Lending.  In the normal course of business, the Company becomes a party to financial instruments with off-balance sheet risk to meet the financing needs of its clients. These financial instruments include commitments to extend credit in the form of loans or through commercial or standby letters of credit and financial guarantees. Those instruments represent varying degrees of exposure to risk in excess of the amounts included in the accompanying Consolidated Balance Sheets. The contractual or notional amount of these instruments indicates a level of activity associated with a particular class of financial instrument and is not a reflection of the level of expected losses, if any.

 

The Company’s exposure to credit loss in the event of non-performance by the other party to the financial instrument for commitments to extend credit is represented by the contractual amount of those instruments.  The Company uses the same credit policies in making commitments and conditional obligations as it does for on-balance sheet instruments.

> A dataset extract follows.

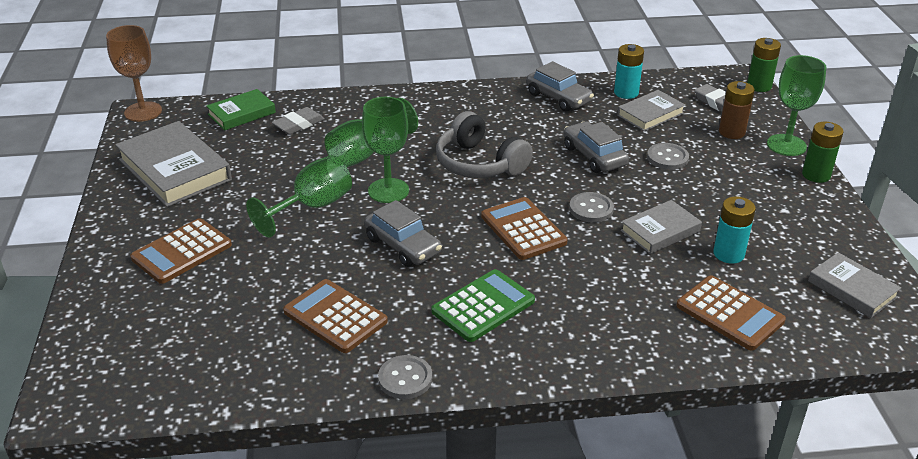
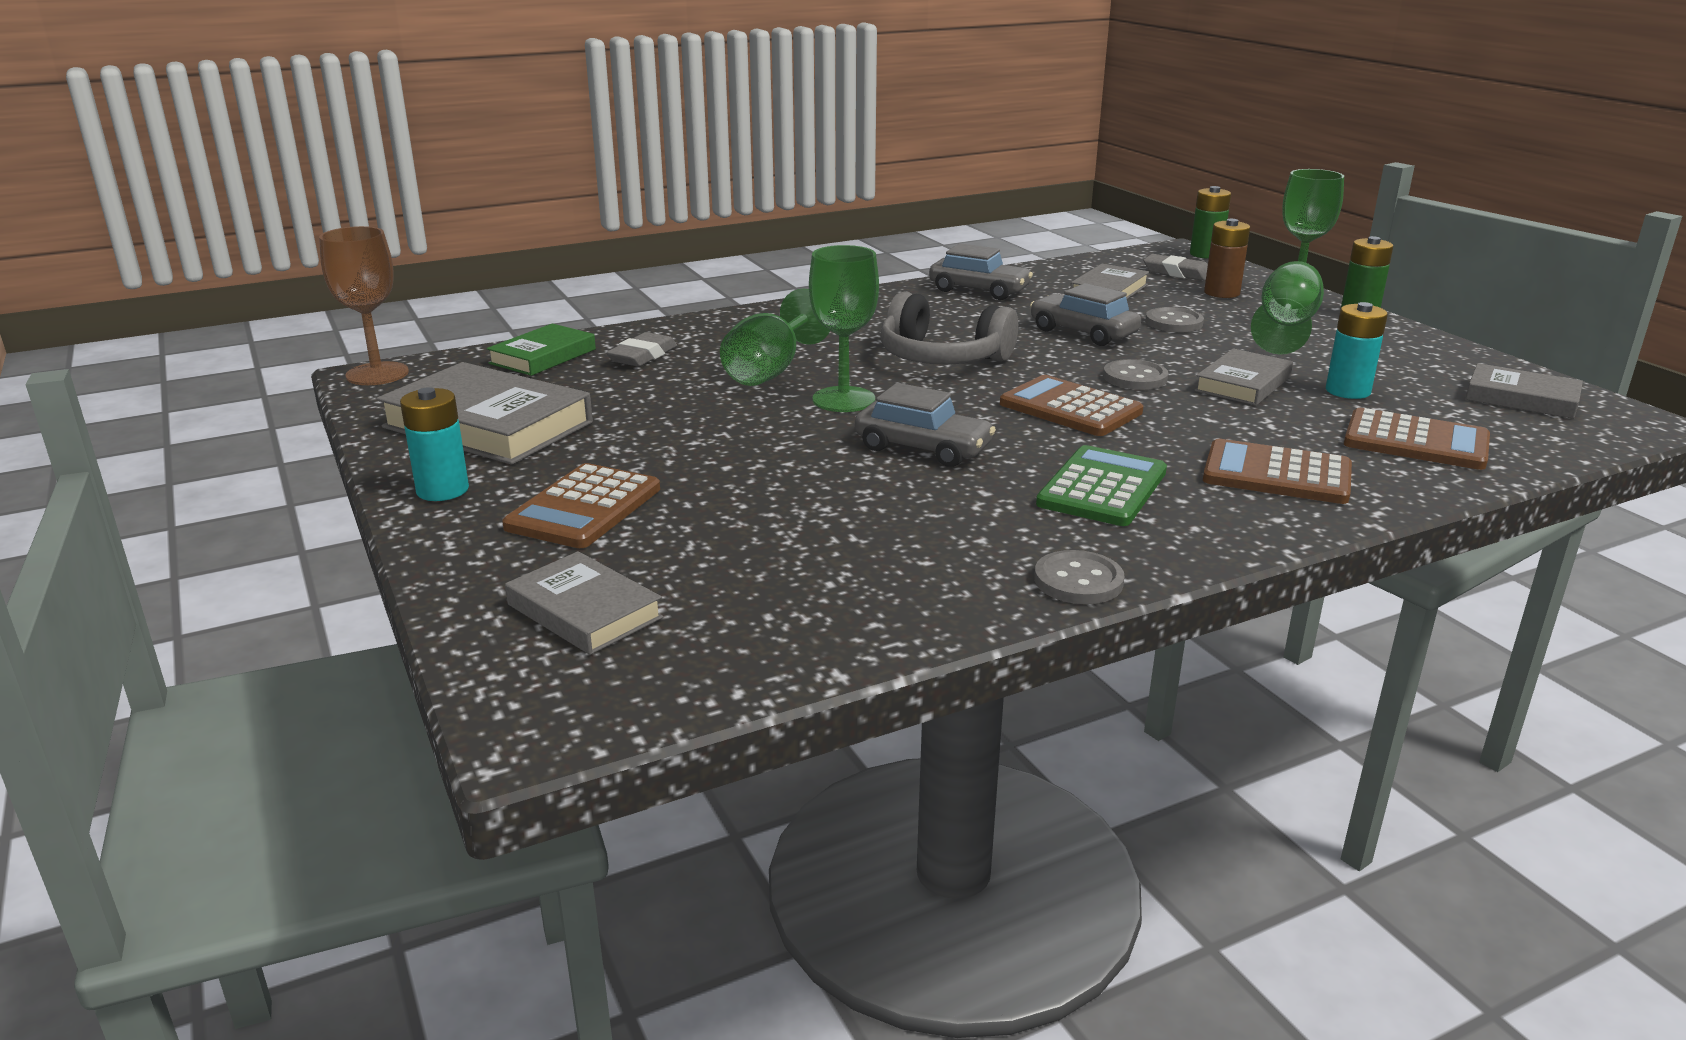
camera: 20 degrees left, 10 degrees down
(132, 331) = (584, 611): none -> grey book
(313, 207) = (748, 430): green goblet -> green goblet (1285, 328)
(335, 316) = (902, 535): brown calculator -> brown calculator (1277, 474)
(626, 93) = (1058, 277): turquoise battery -> turquoise battery (442, 490)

Unless noted otherwise, the Company does not require collateral or other security to support financial instruments with credit risk.

 

Financial instruments for which contract amounts represent the amount of credit risk include the following:

 

  

As of December 31,

 
  

2023

  

2022

 
  

(In thousands)

 

Commitments to extend credit

 $3,808,619  $3,630,304 

Standby letters of credit

  368,618   315,821 

Commercial letters of credit

  11,308   29,416 

Total

 $4,188,545  $3,975,541 

 

Commitments to extend credit are agreements to lend to a client provided there is no violation of any condition established in the commitment agreement. These commitments generally have fixed expiration dates and are expected to expire without being drawn upon. The total commitment amounts do not necessarily represent future cash requirements.  The Company evaluates each client’s creditworthiness on a case-by-case basis. The amount of collateral obtained if deemed necessary by the Company upon extension of credit is based on management’s credit evaluation of the borrowers.

 

As of December 31, 2023, the Company does not have fixed-rate or variable-rate commitments with characteristics similar to options, which provide the holder, for a premium paid at inception to the Company, the benefits of favorable movements in the price of an underlying asset or index with limited or no exposure to losses from unfavorable price movements. 

 

As of December 31, 2023, commitments to extend credit of $3.81 billion include commitments to fund fixed rate loans of $130.3 million and adjustable-rate loans of $3.69 billion. As of December 31, 2022 commitments to extend credit of $3.63 billion and included commitments to fund fixed rate loans of $93.1 million and adjustable-rate loans of $3.54 billion.

 

Commercial letters of credit and bill of lading guarantees are issued to facilitate domestic and foreign trade transactions while standby letters of credit are issued to make payments on behalf of clients if certain specified future events occur.  The credit risk involved in issuing letters of credit and bill of lading guarantees is essentially the same as that involved in making loans to clients.